Daí que a chegada ao poder devesse ser aproveitada para iniciar um processo ao término do qual um outro regime, radioso e libertador, seria instalado no país. Desde logo se desencadeou um movimento de pinça pelo qual, por um lado, os órgãos do Estado foram assaltados pelos apparatchiks, seguindo a cartilha dos regimes totalitários, e por outro se saiu comprando os apoios e silêncios disponíveis – e eles estão sempre disponíveis em abundância – na praça. Assim se preparava o caminho para uma longa permanência no poder, durante a qual se assistiria à derrocada do vício e ao triunfo da virtude. É paradoxal que, na montagem de tal estratagema, Dirceu e os cabeças do partido sofressem a oposição da esquerda, ao mesmo tempo em que cumulavam a direita de gentilezas. Eram conseqüências inevitáveis da tática escolhida, semelhante à dos agentes secretos que se infiltram no ambiente onde lhes cabe agir, nele se entrosam e com ele se confundem, sem levantar suspeitas, até o dia em que se sentem seguros o bastante para começar a operar.

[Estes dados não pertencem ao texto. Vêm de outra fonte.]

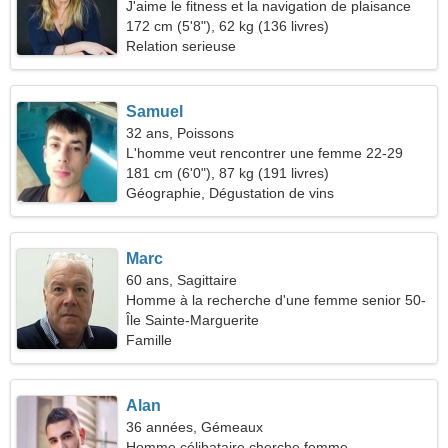
J'aime le fitness et la navigation de plaisance
172 cm (5'8"), 62 kg (136 livres)
Relation serieuse
Samuel
32 ans, Poissons
L'homme veut rencontrer une femme 22-29
181 cm (6'0"), 87 kg (191 livres)
Géographie, Dégustation de vins
Marc
60 ans, Sagittaire
Homme à la recherche d'une femme senior 50-
55
Île Sainte-Marguerite
Famille
Alan
36 années, Gémeaux
Homme célibataire cherche femme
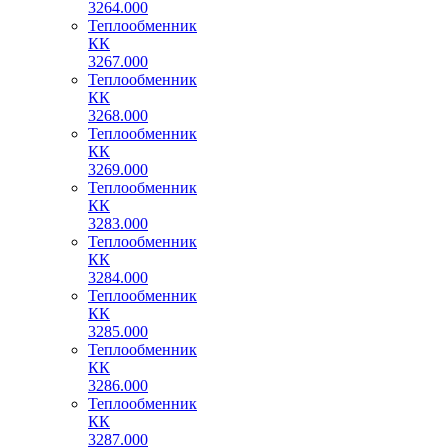
3264.000
Теплообменник
КК
3267.000
Теплообменник
КК
3268.000
Теплообменник
КК
3269.000
Теплообменник
КК
3283.000
Теплообменник
КК
3284.000
Теплообменник
КК
3285.000
Теплообменник
КК
3286.000
Теплообменник
КК
3287.000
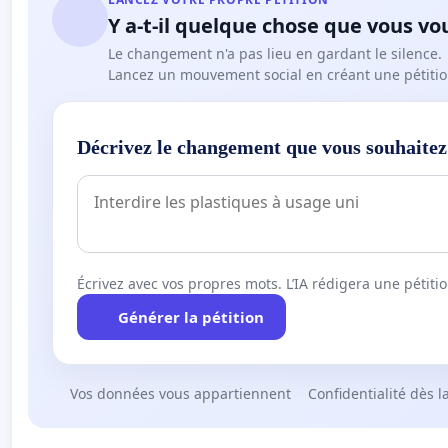
Y a-t-il quelque chose que vous vo
Le changement n'a pas lieu en gardant le silence.
Lancez un mouvement social en créant une pétitio
Décrivez le changement que vous souhaitez
Écrivez avec vos propres mots. L’IA rédigera une pétiti
Générer la pétition
Vos données vous appartiennent
Confidentialité dès l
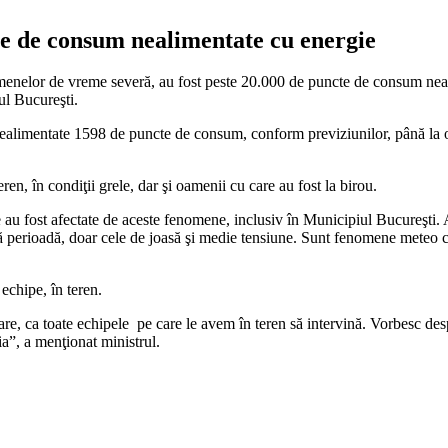
te de consum nealimentate cu energie
menelor de vreme severă, au fost peste 20.000 de puncte de consum neali
ul Bucureşti.
alimentate 1598 de puncte de consum, conform previziunilor, până la ora 
en, în condiţii grele, dar şi oamenii cu care au fost la birou.
ost afectate de aceste fenomene, inclusiv în Municipiul Bucureşti. Atât 
ă perioadă, doar cele de joasă şi medie tensiune. Sunt fenomene meteo care
 echipe, în teren.
e, ca toate echipele pe care le avem în teren să intervină. Vorbesc desp
a”, a menţionat ministrul.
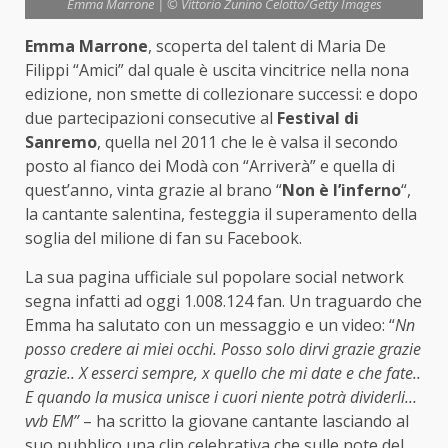
Emma Marrone | © Vittorio Zunino Celotto/Getty Images
Emma Marrone
, scoperta del talent di Maria De
Filippi “Amici” dal quale è uscita vincitrice nella nona
edizione, non smette di collezionare successi: e dopo
due partecipazioni consecutive al
Festival di
Sanremo
, quella nel 2011 che le è valsa il secondo
posto al fianco dei Modà con “Arriverà” e quella di
quest’anno, vinta grazie al brano “
Non è l’inferno
“,
la cantante salentina, festeggia il superamento della
soglia del milione di fan su Facebook.
La sua pagina ufficiale sul popolare social network
segna infatti ad oggi 1.008.124 fan. Un traguardo che
Emma ha salutato con un messaggio e un video: “
Nn
posso credere ai miei occhi. Posso solo dirvi grazie grazie
grazie.. X esserci sempre, x quello che mi date e che fate..
E quando la musica unisce i cuori niente potrà dividerli…
vvb EM”
– ha scritto la giovane cantante lasciando al
suo pubblico una clip celebrativa che sulle note del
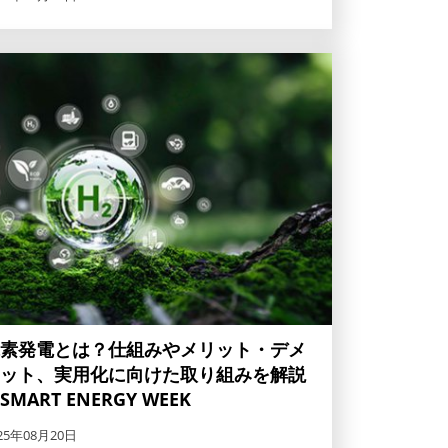
素発電とは？仕組みやメリット・デメ
ット、実用化に向けた取り組みを解説
SMART ENERGY WEEK
25年08月20日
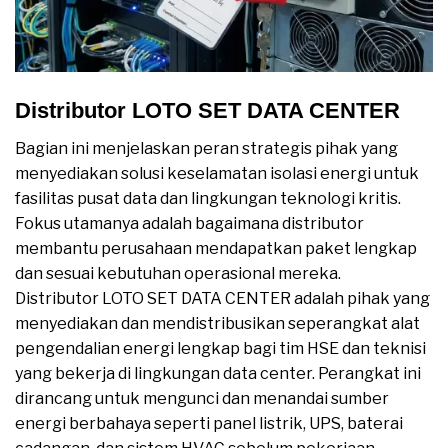
Distributor LOTO SET DATA CENTER
Bagian ini menjelaskan peran strategis pihak yang
menyediakan solusi keselamatan isolasi energi untuk
fasilitas pusat data dan lingkungan teknologi kritis.
Fokus utamanya adalah bagaimana distributor
membantu perusahaan mendapatkan paket lengkap
dan sesuai kebutuhan operasional mereka.
Distributor LOTO SET DATA CENTER adalah pihak yang
menyediakan dan mendistribusikan seperangkat alat
pengendalian energi lengkap bagi tim HSE dan teknisi
yang bekerja di lingkungan data center. Perangkat ini
dirancang untuk mengunci dan menandai sumber
energi berbahaya seperti panel listrik, UPS, baterai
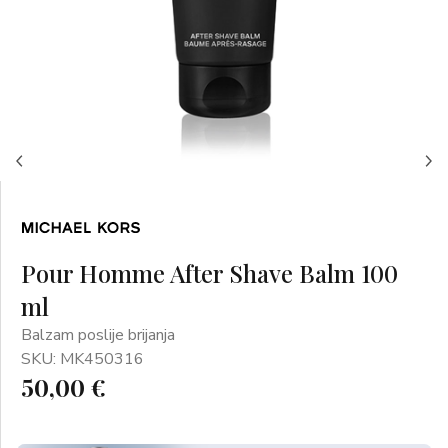
Pour Homme After Shave Balm 100
ml
Balzam poslije brijanja
SKU: MK450316
50,00 €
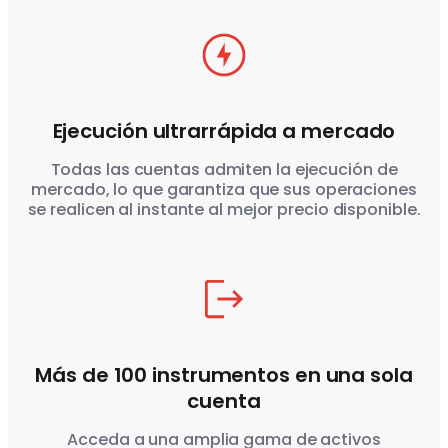
Ejecución ultrarrápida a mercado
Todas las cuentas admiten la ejecución de
mercado, lo que garantiza que sus operaciones
se realicen al instante al mejor precio disponible.
Más de 100 instrumentos en una sola
cuenta
Acceda a una amplia gama de activos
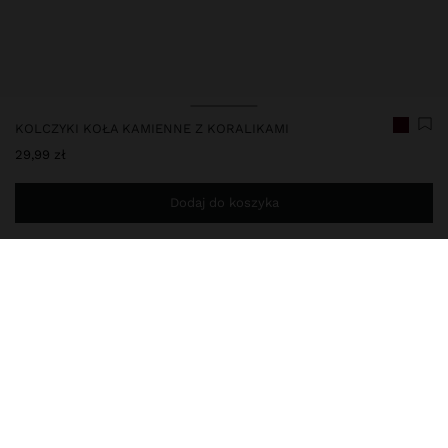
KOLCZYKI KOŁA KAMIENNE Z KORALIKAMI
29,99 zł
Dodaj do koszyka
Jesteś
149,00 zł
od darmowej dostawy do domu
188665
|
wielokolorowy
Małe kolczyki koła z wielokolorowymi koralikami z kamienia o
cylindrycznym kształcie. Efekt postarzenia. Złocone wykończenie.
Biżuteria
Kolczyki
Kolczyki kola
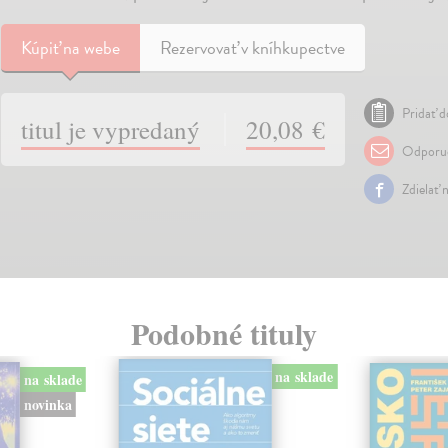
Kúpiť
na webe
Rezervovať v kníhkupectve
Pridať d
titul je vypredaný
20,08 €
Odporuč
Zdielať 
Podobné tituly
na sklade
na sklade
novinka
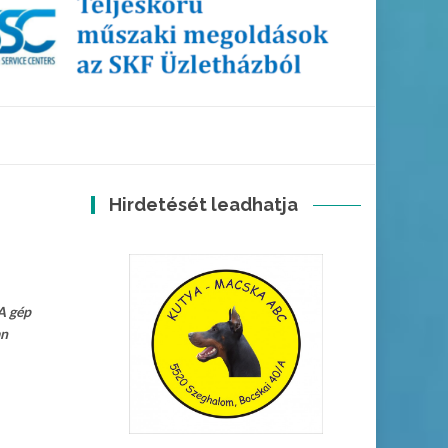
Hirdetését leadhatja
A gép
an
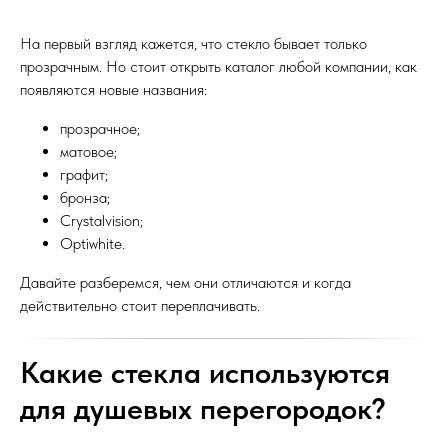
На первый взгляд кажется, что стекло бывает только
прозрачным. Но стоит открыть каталог любой компании, как
появляются новые названия:
прозрачное;
матовое;
графит;
бронза;
Crystalvision;
Optiwhite.
Давайте разберемся, чем они отличаются и когда
действительно стоит переплачивать.
Какие стекла используются
для душевых перегородок?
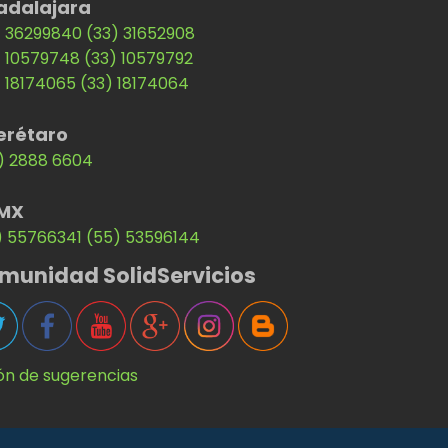
adalajara
) 36299840
(33) 31652908
) 10579748
(33) 10579792
) 18174065
(33) 18174064
erétaro
) 2888 6604
MX
) 55766341
(55) 53596144
munidad SolidServicios
ón de sugerencias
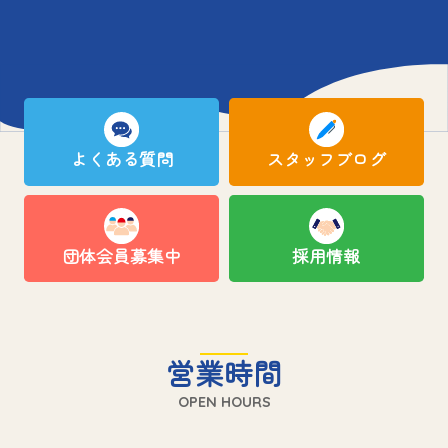
よくある質問
スタッフブログ
団体会員募集中
採用情報
営業時間
OPEN HOURS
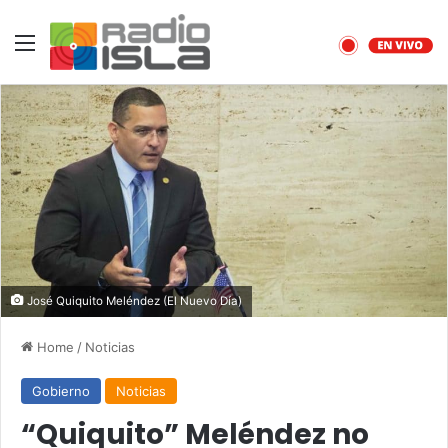
Menu
José Quiquito Meléndez (El Nuevo Día)
Home
/
Noticias
Gobierno
Noticias
“Quiquito” Meléndez no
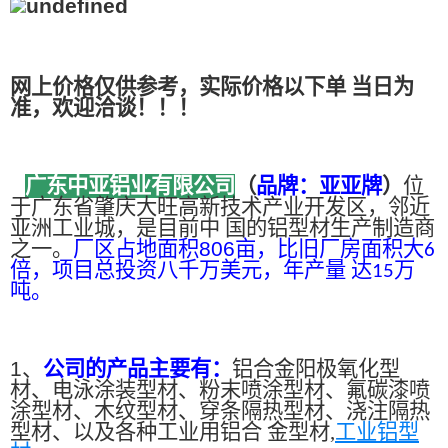
网上价格仅供参考，实际价格以下单 当日为
准，欢迎洽谈！！！
广东中亚铝业有限公司
（
品牌：亚亚牌
）
位
于广东省肇庆大旺高新技术产业开发区，邻近
亚洲工业城，是目前中 国的铝型材生产制造商
之一。
厂区占地面积
806
亩，比旧厂房面积大
6
倍，项目总投资八千万美元，年产量 达
万
15
吨。
1、
公司的产品主要有：
铝合金阳极氧化型
材、电泳涂装型材、粉末喷涂型材、氟碳漆喷
涂型材、木纹型材、穿条隔热型材、浇注隔热
型材、以及各种工业用铝合 金型材,
工业铝型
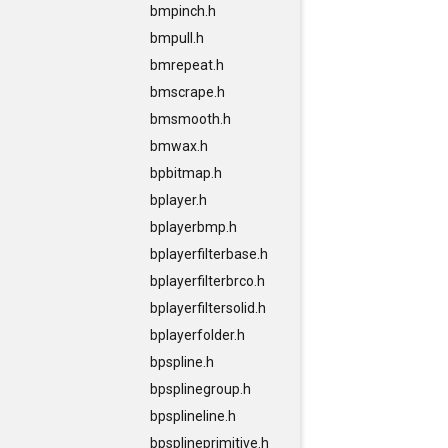
bmpinch.h
bmpull.h
bmrepeat.h
bmscrape.h
bmsmooth.h
bmwax.h
bpbitmap.h
bplayer.h
bplayerbmp.h
bplayerfilterbase.h
bplayerfilterbrco.h
bplayerfiltersolid.h
bplayerfolder.h
bpspline.h
bpsplinegroup.h
bpsplineline.h
bpsplineprimitive.h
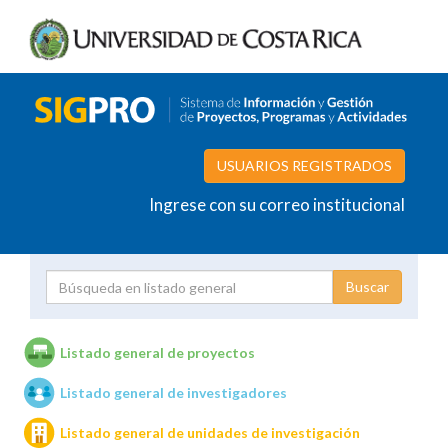
USUARIOS REGISTRADOS
Ingrese con su correo institucional
Proyecto
Investigador
Listado general de proyectos
Listado general de investigadores
Unidades de investigación
Listado general de unidades de investigación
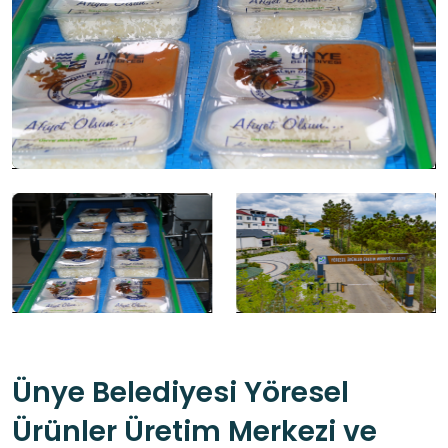
Ünye Belediyesi Yöresel
Ürünler Üretim Merkezi ve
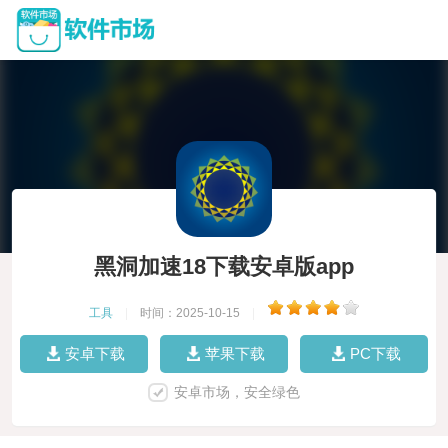
黑洞加速18下载安卓版app
工具
|
时间：2025-10-15
|
安卓下载
苹果下载
PC下载
安卓市场，安全绿色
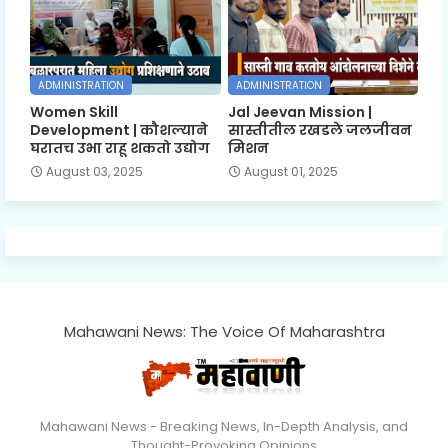
ADMINISTRATION
ADMINISTRATION
Women Skill
Jal Jeevan Mission |
Development | कौशल्याने
सास्तीतील रखडले जलजीवन
घरातच उभा राहू शकतो उद्योग
मिशन
August 03, 2025
August 01, 2025
Mahawani News: The Voice Of Maharashtra
Mahawani News - Breaking News, In-Depth Analysis, and
Thought-Provoking Opinions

Se não isso, por quê? A hipótese aventada é no fundo uma homenagem a José Dirceu. Qualquer outra, para a origem do festival de roubalheiras e safadezas que assola o país, lhe seria mais desairosa. Esta lhe permite distinguir-se, no fim último, do esquema Collor. Diga-se de passagem que aqui se insiste tanto em Dirceu porque não se é promovido a capitão do time impunemente. Quanto a Lula, estava ocupado demais em festejar a vitória, e satisfeito demais em ter quem governasse por ele, para se incomodar com tais questiúnculas.

Se tem um lado de homenagem, no entanto, a hipótese é ao mesmo tempo devastadora para a reputação do ex-chefe da Casa Civil. Como é que ele foi imaginar que isso podia dar certo? "Não podia dar, os senhores são muito atrapalhados", sentenciou a deputada Denise Frossard, na CPI dos Correios, ao expor tese parecida de golpe nas instituições. Dirceu não calculou o potencial explosivo da contradição em que estava montado, ao unir revolucionários, oportunistas, corruptos e inocentes úteis no mesmo barco. Não levou em conta logo a "contradição", palavra tão preciosa no dicionário marxista, e ela estourou-lhe na cara com as denúncias de Roberto Jefferson. Não levou em conta, além disso, que, uma vez solta, a corrupção impõe sua própria lógica, e que mesmo entre os melhores soldados o carrão da moda, o apartamento de luxo e a casa na praia não demoram para virar objetivos em si mesmos, delícias irrecusáveis, regalos com mais promessas de gozo e prazer do que o nirvana da revolução.